Moreover, numerous private air quality-indexing apps have flooded the market causing further confusion among average citizens. While most of them provide readings, a few advice purchasing masks that are known to be ineffective.
Investing in clean air and health
The story so far gives scant hope for achieving cleaner cities. Logic should drive more financial resources towards improving the state of our labs in particular and regulatory agencies in general. Here again the current trend is very disheartening. According to financial reports of the CPCB, the total grants received by then from the Government of India were slashed by 12.7% from Rs 68.9 crore in 2013-2014 to Rs 60.1 crore in 2014-2015. In 2013-2014, the CPCB spent a mere Rs 8.14 crore on air-quality monitoring for the entire country and this amount was further reduced to Rs 5.45 crore in 2014-2015.
Needless to say, it is imperative to invest more in research and development and data collection that will help enhance the understanding of pollution science and shape sector-specific responses.
Ideally, episodes of poor or severe air quality should go beyond advisories and trigger appropriate medical interventions. The notorious ‘haze’ caused by burning of agricultural waste in southern Indonesia is an annual phenomenon – and Singapore and Philippines expect the inevitable haze to hit every year. In addition to issuing advisories, the ministries of health in both the countries work with hospitals to build capacity to cater to increased inflow of patients and for suitably responding to specific health issues linked to haze exposure.
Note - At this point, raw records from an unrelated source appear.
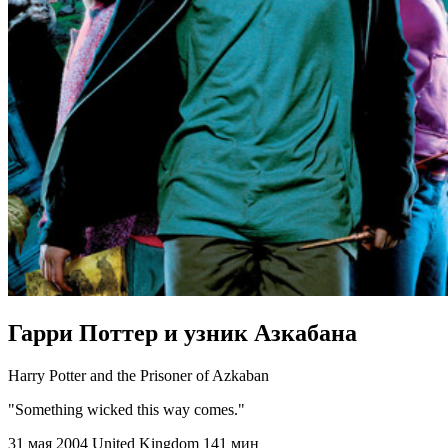
Гарри Поттер и узник Азкабана
Harry Potter and the Prisoner of Azkaban
"Something wicked this way comes."
31 мая 2004
United Kingdom
141 мин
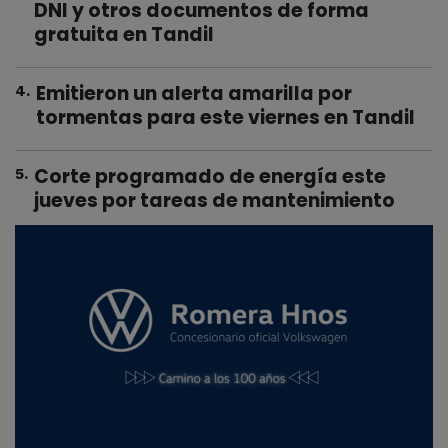
DNI y otros documentos de forma
gratuita en Tandil
Emitieron un alerta amarilla por
4
.
tormentas para este viernes en Tandil
Corte programado de energía este
5
.
jueves por tareas de mantenimiento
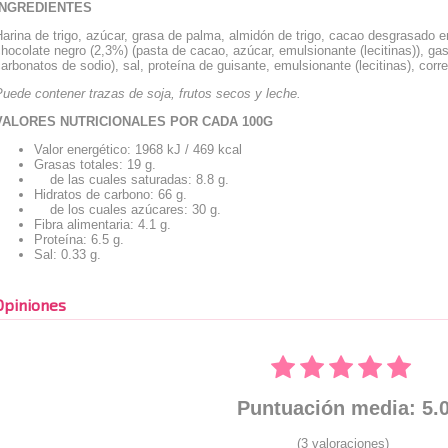
INGREDIENTES
arina de trigo, azúcar, grasa de palma, almidón de trigo, cacao desgrasado e
hocolate negro (2,3%) (pasta de cacao, azúcar, emulsionante (lecitinas)), ga
arbonatos de sodio), sal, proteína de guisante, emulsionante (lecitinas), corr
uede contener trazas de soja, frutos secos y leche.
VALORES NUTRICIONALES POR CADA 100G
Valor energético: 1968 kJ / 469 kcal
Grasas totales: 19 g.
de las cuales saturadas: 8.8 g.
Hidratos de carbono: 66 g.
de los cuales azúcares: 30 g.
Fibra alimentaria: 4.1 g.
Proteína: 6.5 g.
Sal: 0.33 g.
Opiniones
Puntuación media: 5.
(3 valoraciones)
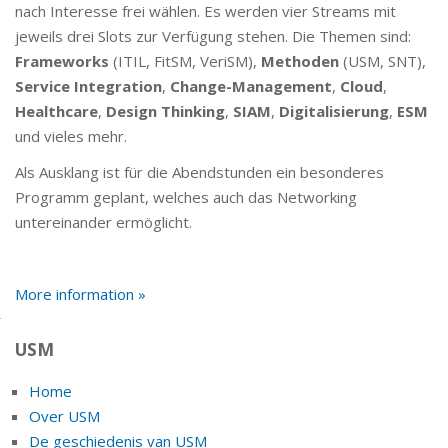
nach Interesse frei wählen. Es werden vier Streams mit
jeweils drei Slots zur Verfügung stehen. Die Themen sind:
Frameworks
(ITIL, FitSM, VeriSM),
Methoden
(USM, SNT),
Service Integration
,
Change-Management
,
Cloud
,
Healthcare
,
Design Thinking
,
SIAM
,
Digitalisierung
,
ESM
und vieles mehr.
Als Ausklang ist für die Abendstunden ein besonderes
Programm geplant, welches auch das Networking
untereinander ermöglicht.
More information »
USM
Home
Over USM
De geschiedenis van USM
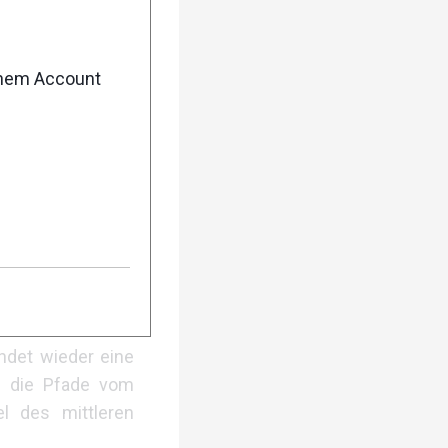
hsvoll. Außerdem
 Walking/Nordic-
enem Account
 Mittelgebirges
 vor dem Ziel am
ndet wieder eine
en die Pfade vom
l des mittleren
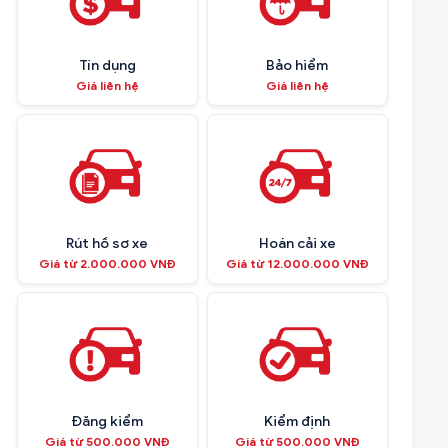
Tín dụng
Bảo hiểm
Giá liên hệ
Giá liên hệ
Rút hồ sơ xe
Hoán cải xe
Giá từ 2.000.000 VNĐ
Giá từ 12.000.000 VNĐ
Đăng kiểm
Kiểm định
Giá từ 500.000 VNĐ
Giá từ 500.000 VNĐ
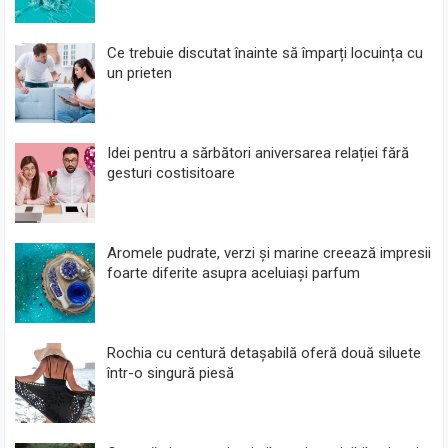
Ce trebuie discutat înainte să împarți locuința cu
un prieten
Idei pentru a sărbători aniversarea relației fără
gesturi costisitoare
Aromele pudrate, verzi și marine creează impresii
foarte diferite asupra aceluiași parfum
Rochia cu centură detașabilă oferă două siluete
într-o singură piesă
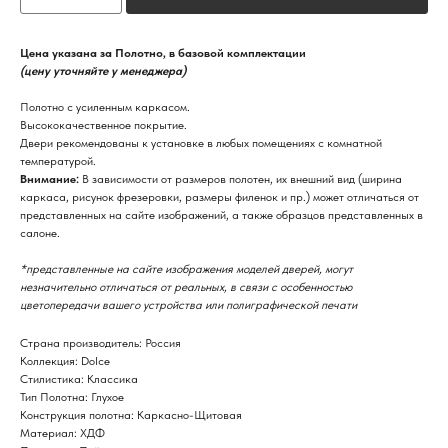
Цена указана за Полотно, в базовой комплектации
(цену уточняйте у менеджера)
Полотно с усиленным каркасом.
Высококачественное покрытие.
Двери рекомендованы к установке в любых помещениях с комнатной
температурой.
Внимание:
В зависимости от размеров полотен, их внешний вид (ширина
каркаса, рисунок фрезеровки, размеры филенок и пр.) может отличаться от
представленных на сайте изображений, а также образцов представленных в
салоне.
*представленные на сайте изображения моделей дверей, могут
незначительно отличаться от реальных, в связи с особенностью
цветопередачи вашего устройства или полиграфической печати
Страна производитель: Россия
Коллекция: Dolce
Стилистика: Классика
Тип Полотна: Глухое
Конструкция полотна: Каркасно-Щитовая
Материал: ХДФ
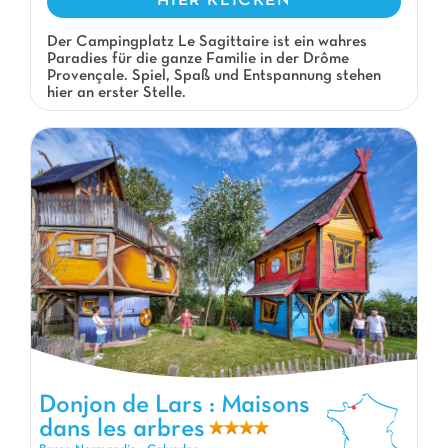
HIER KLICKEN
Der Campingplatz Le Sagittaire ist ein wahres
Paradies für die ganze Familie in der Drôme
Provençale. Spiel, Spaß und Entspannung stehen
hier an erster Stelle.
Donjon de Lars : Maisons dans les arbres, Campingplatz Basse-
Donjon de Lars : Maisons
Normandie
dans les arbres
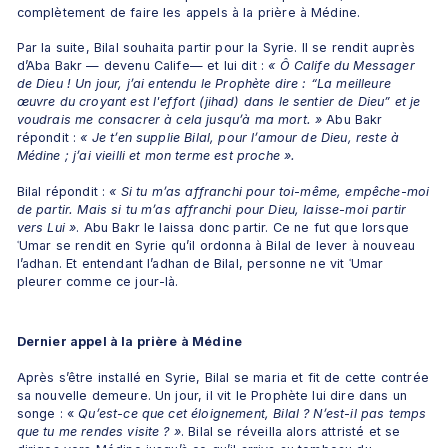
complètement de faire les appels à la prière à Médine. 
Par la suite, Bilal souhaita partir pour la Syrie. Il se rendit auprès 
d’Aba Bakr — devenu Calife— et lui dit : 
« Ô Calife du Messager 
de Dieu ! Un jour, j’ai entendu le Prophète dire : “La meilleure 
œuvre du croyant est l'effort (jihad) dans le sentier de Dieu” et je 
voudrais me consacrer à cela jusqu’à ma mort. » 
Abu Bakr 
répondit : 
« Je t’en supplie Bilal, pour l’amour de Dieu, reste à 
Médine ; j’ai vieilli et mon terme est proche ». 
Bilal répondit :
 « Si tu m’as affranchi pour toi-même, empêche-moi 
de partir. Mais si tu m’as affranchi pour Dieu, laisse-moi partir 
vers Lui »
. Abu Bakr le laissa donc partir. Ce ne fut que lorsque 
ʿUmar se rendit en Syrie qu’il ordonna à Bilal de lever à nouveau 
l’adhan. Et entendant l’adhan de Bilal, personne ne vit ʿUmar 
pleurer comme ce jour-là. 
Dernier appel à la prière à Médine
Après s’être installé en Syrie, Bilal se maria et fit de cette contrée 
sa nouvelle demeure. Un jour, il vit le Prophète lui dire dans un 
songe : «
 Qu’est-ce que cet éloignement, Bilal ? N’est-il pas temps 
que tu me rendes visite ? »
. Bilal se réveilla alors attristé et se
It is clear that air pollution mitigation strategies cannot be isolated in nature. It calls for a systems approach where synergies will have to be built between several agencies. An effective policy would have to integrate the efforts of urban planning, transport, public health, agriculture, industries and urban local bodies, among other agencies. It would also require massive public awareness and citizen participation. In absence of these structural changes, ‘Clean Air for All’ will remain a distant dream.
Dharmesh Shah is a public policy expert working on issues of environmental health and pollution. Shweta Narayan is the coordinator of Healthy Energy Initiative, India, investigating the links between energy choices and their health impacts.